Bail for a multimillionaire pharmaceutical executive previously convicted of manslaughter in the death of her young son was revoked on Dec. 29 by the Supreme Court a little over a week after the high court ordered her freed.
The rulings are unusual because the Supreme Court doesn’t often involve itself in bail disputes in criminal prosecutions.
The heavily litigated case involves Gigi Jordan, who was convicted by a state jury of giving a fatal dose of drugs to Jude Mirra, her 8-year-old autistic child, in 2010 and was given an 18-year custodial sentence in 2015. Her defense characterized what happened as a mercy killing. At the time she applied to the Supreme Court, Jordan was at liberty, subject to a secured bond, ankle bracelet monitoring, and a court-imposed curfew.
Supreme Court Justice Sonia Sotomayor, who oversees emergency applications from New York, revoked the bail order she granted Dec. 20 in Jordan v. Lamanna, court file 22A551. Amy Lamanna is the superintendent of New York’s Bedford Hills Correctional Facility.
After Jordan was convicted, a Manhattan court determined that Jordan had been imprisoned unlawfully because there were irregularities during her trial.
Her lawyers argue Jordan was deprived of her Sixth Amendment right to a public trial because of what they called “a shocking courtroom closure in the middle of the guilt phase of … Jordan’s closely watched criminal trial.”
During the trial, the judge “abruptly declared” that “everyone” had to leave the courtroom for several minutes and directed court security to keep the courtroom closed to spectators, according to court papers.
During the closed-door session, “the judge heard repeated defense objections to the closure, contentious allegations by the prosecutor of misconduct by Jordan and the defense team, a motion for corrective jury instructions, and a motion for clarification on a gag order.
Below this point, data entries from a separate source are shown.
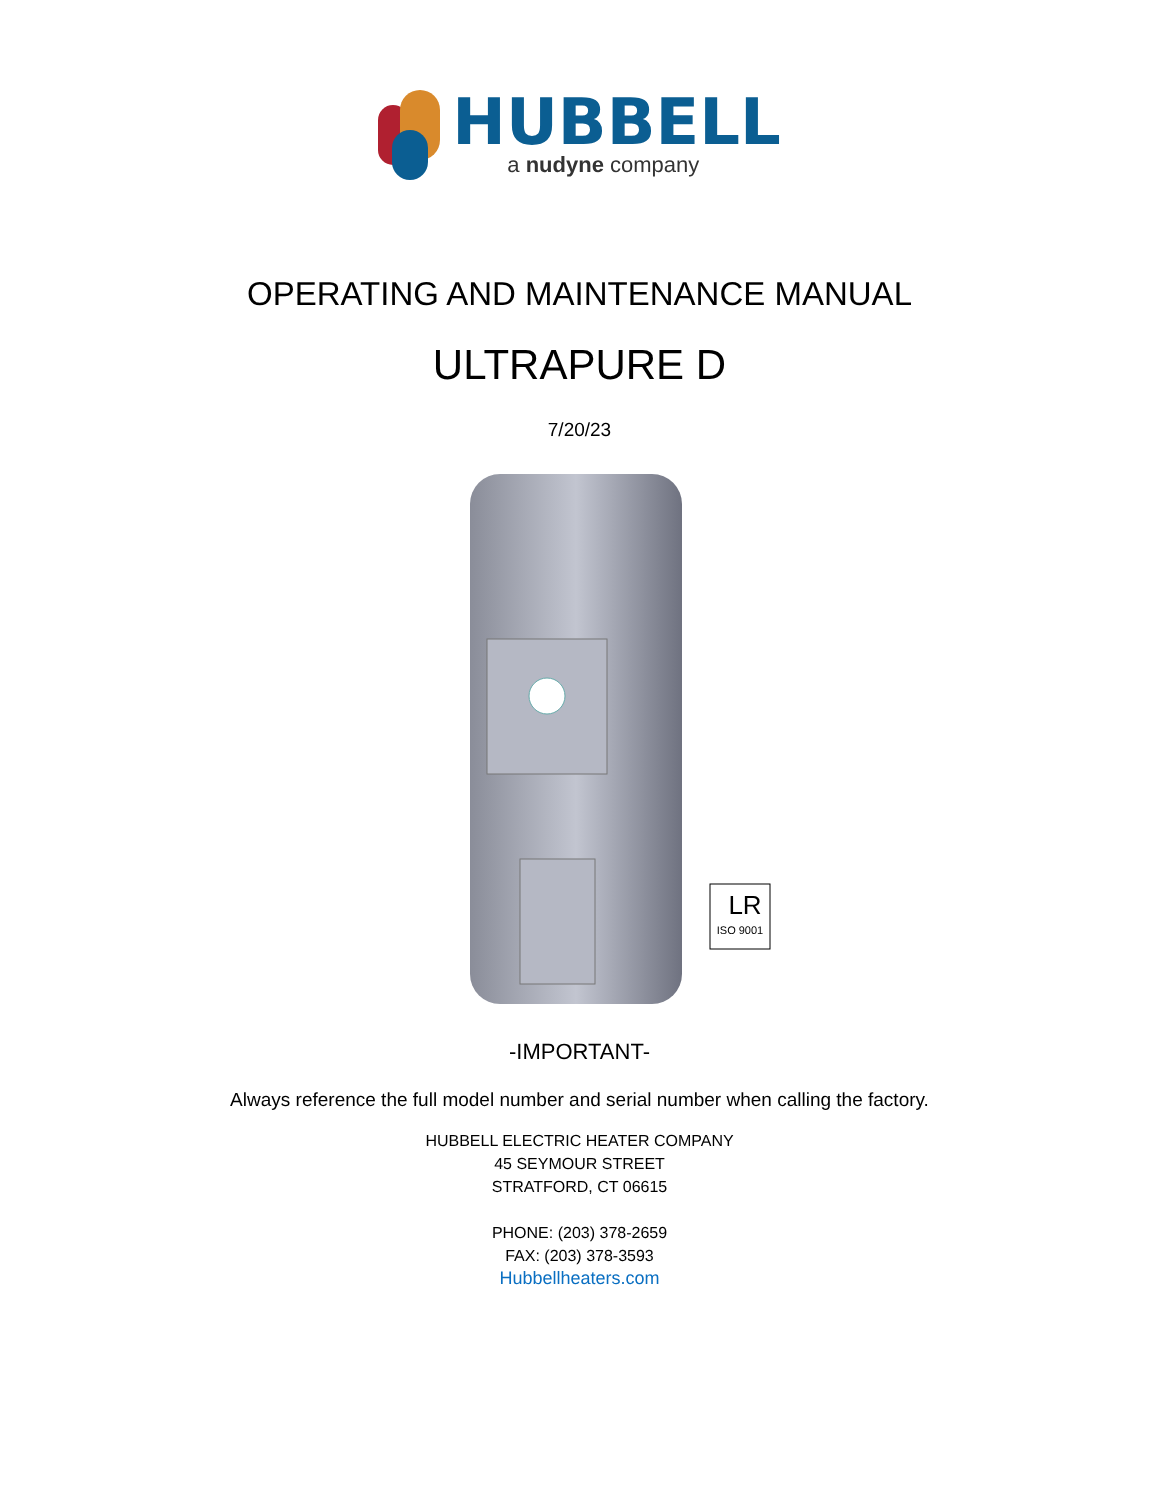HUBBELL
a nudyne company
OPERATING AND MAINTENANCE MANUAL
ULTRAPURE D
7/20/23
ISO 9001
LR
-IMPORTANT-
Always reference the full model number and serial number when calling the factory.
HUBBELL ELECTRIC HEATER COMPANY
45 SEYMOUR STREET
STRATFORD, CT 06615
PHONE: (203) 378-2659
FAX: (203) 378-3593
Hubbellheaters.com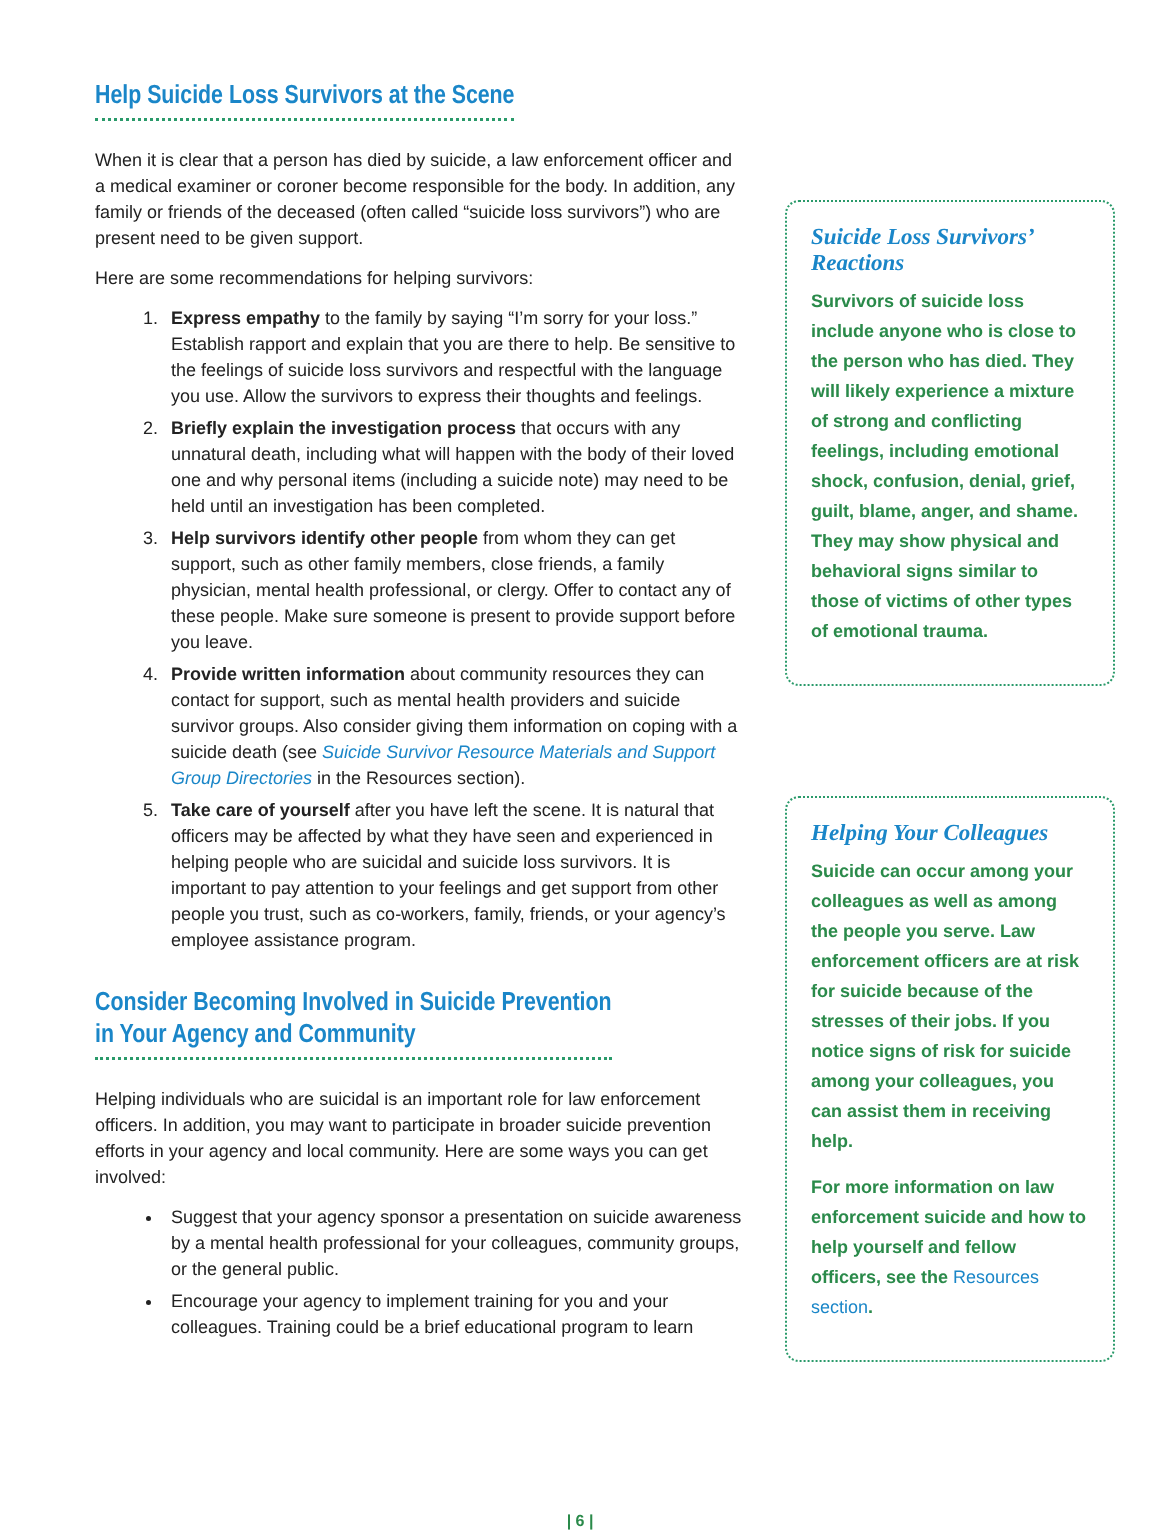Help Suicide Loss Survivors at the Scene
When it is clear that a person has died by suicide, a law enforcement officer and a medical examiner or coroner become responsible for the body. In addition, any family or friends of the deceased (often called “suicide loss survivors”) who are present need to be given support.
Here are some recommendations for helping survivors:
1. Express empathy to the family by saying “I’m sorry for your loss.” Establish rapport and explain that you are there to help. Be sensitive to the feelings of suicide loss survivors and respectful with the language you use. Allow the survivors to express their thoughts and feelings.
2. Briefly explain the investigation process that occurs with any unnatural death, including what will happen with the body of their loved one and why personal items (including a suicide note) may need to be held until an investigation has been completed.
3. Help survivors identify other people from whom they can get support, such as other family members, close friends, a family physician, mental health professional, or clergy. Offer to contact any of these people. Make sure someone is present to provide support before you leave.
4. Provide written information about community resources they can contact for support, such as mental health providers and suicide survivor groups. Also consider giving them information on coping with a suicide death (see Suicide Survivor Resource Materials and Support Group Directories in the Resources section).
5. Take care of yourself after you have left the scene. It is natural that officers may be affected by what they have seen and experienced in helping people who are suicidal and suicide loss survivors. It is important to pay attention to your feelings and get support from other people you trust, such as co-workers, family, friends, or your agency’s employee assistance program.
Consider Becoming Involved in Suicide Prevention
in Your Agency and Community
Helping individuals who are suicidal is an important role for law enforcement officers. In addition, you may want to participate in broader suicide prevention efforts in your agency and local community. Here are some ways you can get involved:
Suggest that your agency sponsor a presentation on suicide awareness by a mental health professional for your colleagues, community groups, or the general public.
Encourage your agency to implement training for you and your colleagues. Training could be a brief educational program to learn
Suicide Loss Survivors’ Reactions
Survivors of suicide loss include anyone who is close to the person who has died. They will likely experience a mixture of strong and conflicting feelings, including emotional shock, confusion, denial, grief, guilt, blame, anger, and shame. They may show physical and behavioral signs similar to those of victims of other types of emotional trauma.
Helping Your Colleagues
Suicide can occur among your colleagues as well as among the people you serve. Law enforcement officers are at risk for suicide because of the stresses of their jobs. If you notice signs of risk for suicide among your colleagues, you can assist them in receiving help.
For more information on law enforcement suicide and how to help yourself and fellow officers, see the Resources section.
| 6 |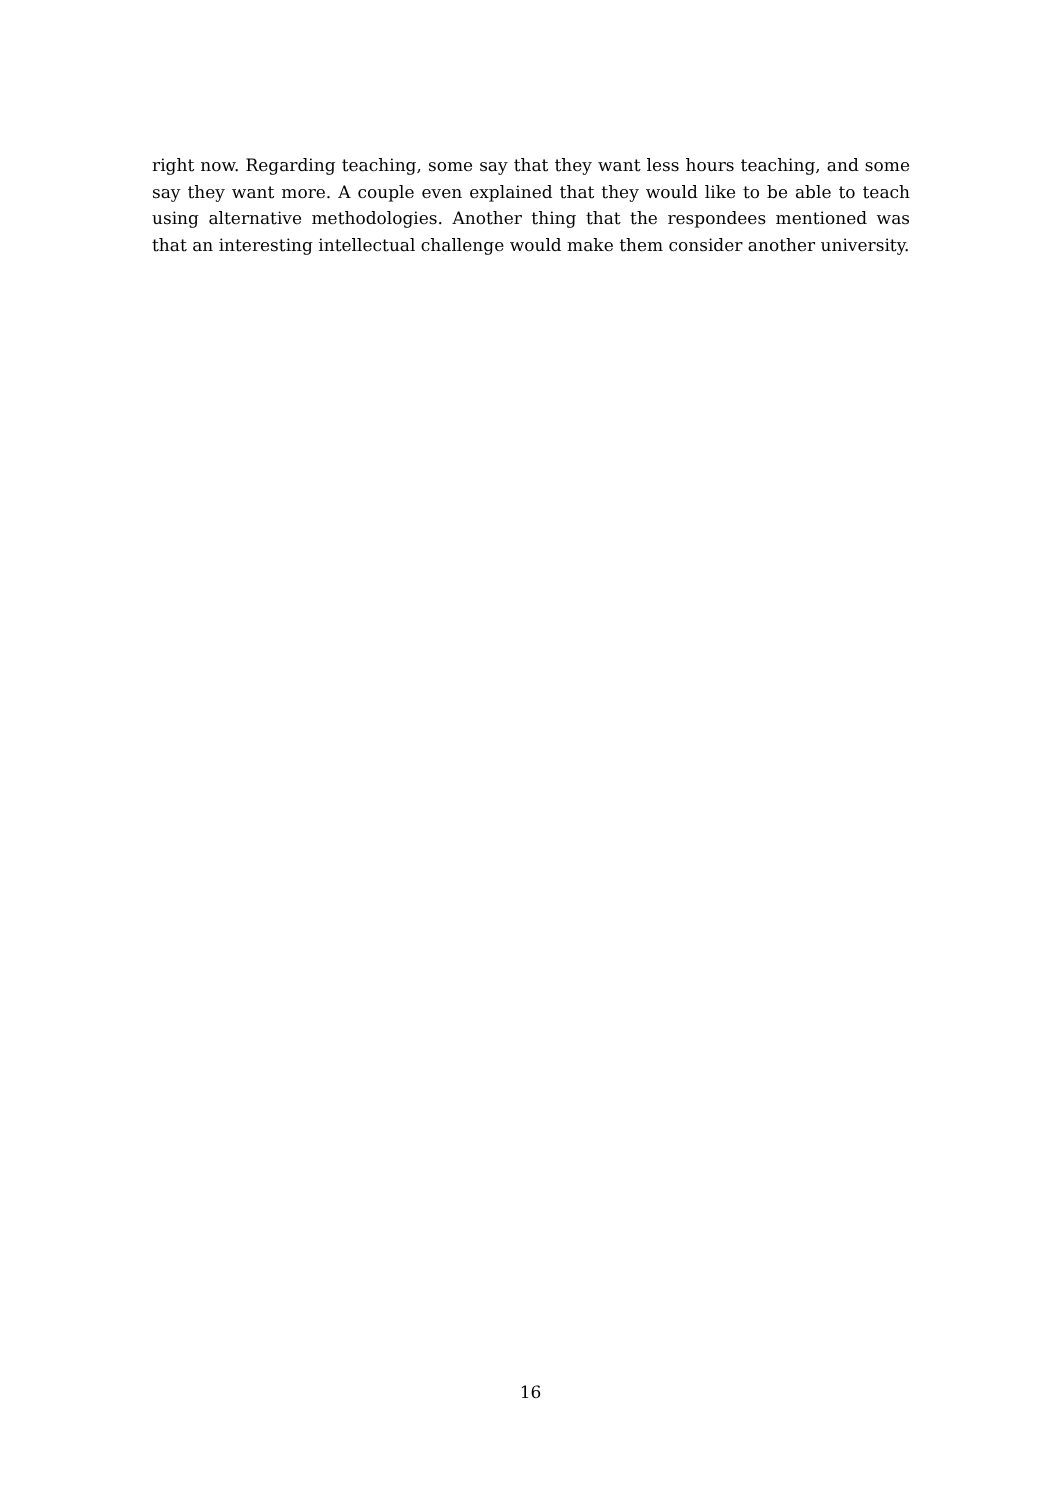right now. Regarding teaching, some say that they want less hours teaching, and some say they want more. A couple even explained that they would like to be able to teach using alternative methodologies. Another thing that the respondees mentioned was that an interesting intellectual challenge would make them consider another university.
16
For his part, the judge made direct inquiries of the defense team, admonished the defendant (just four days before she was to give testimony in her own defense) for what he believed were ‘improper’ statements published on a website, and instructed the prosecutor to conduct an investigation.”
The New York Appellate Division affirmed the overruling of Jordan’s objections to the closure and found her public-trial right wasn’t violated because what was discussed in the absence of the public was the same kind of material that would be legitimately raised in a sidebar with lawyers or in a conference in chambers.
The U.S. Court of Appeals for the 2nd Circuit found that Jordan’s imprisonment was not unlawful and on Dec. 19 ordered Jordan to report to prison immediately.
When Sotomayor stayed that order on Dec. 20, she directed Jordan and the prosecutors to provide written submissions regarding Jordan’s emergency application.
“The closed proceeding did not otherwise affect any substantive matter before the jury,” according to the brief.
“[T]he State does not (and cannot) dispute that Jordan has been a fully compliant bailee who is neither a flight risk nor a risk to the public. It also does not (and cannot) deny that she has already served the significant majority of her sentence, mitigating its punitive interest in immediate custody,” her brief states.
The Epoch Times reached out for comment to counsel of record for both sides.
Jordan’s attorney, Michael B. Kimberly of McDermott Will & Emery LLP, and prosecutor Steven Chiajon Wu of the Manhattan District Attorney’s Office had failed to return telephone calls as of press time.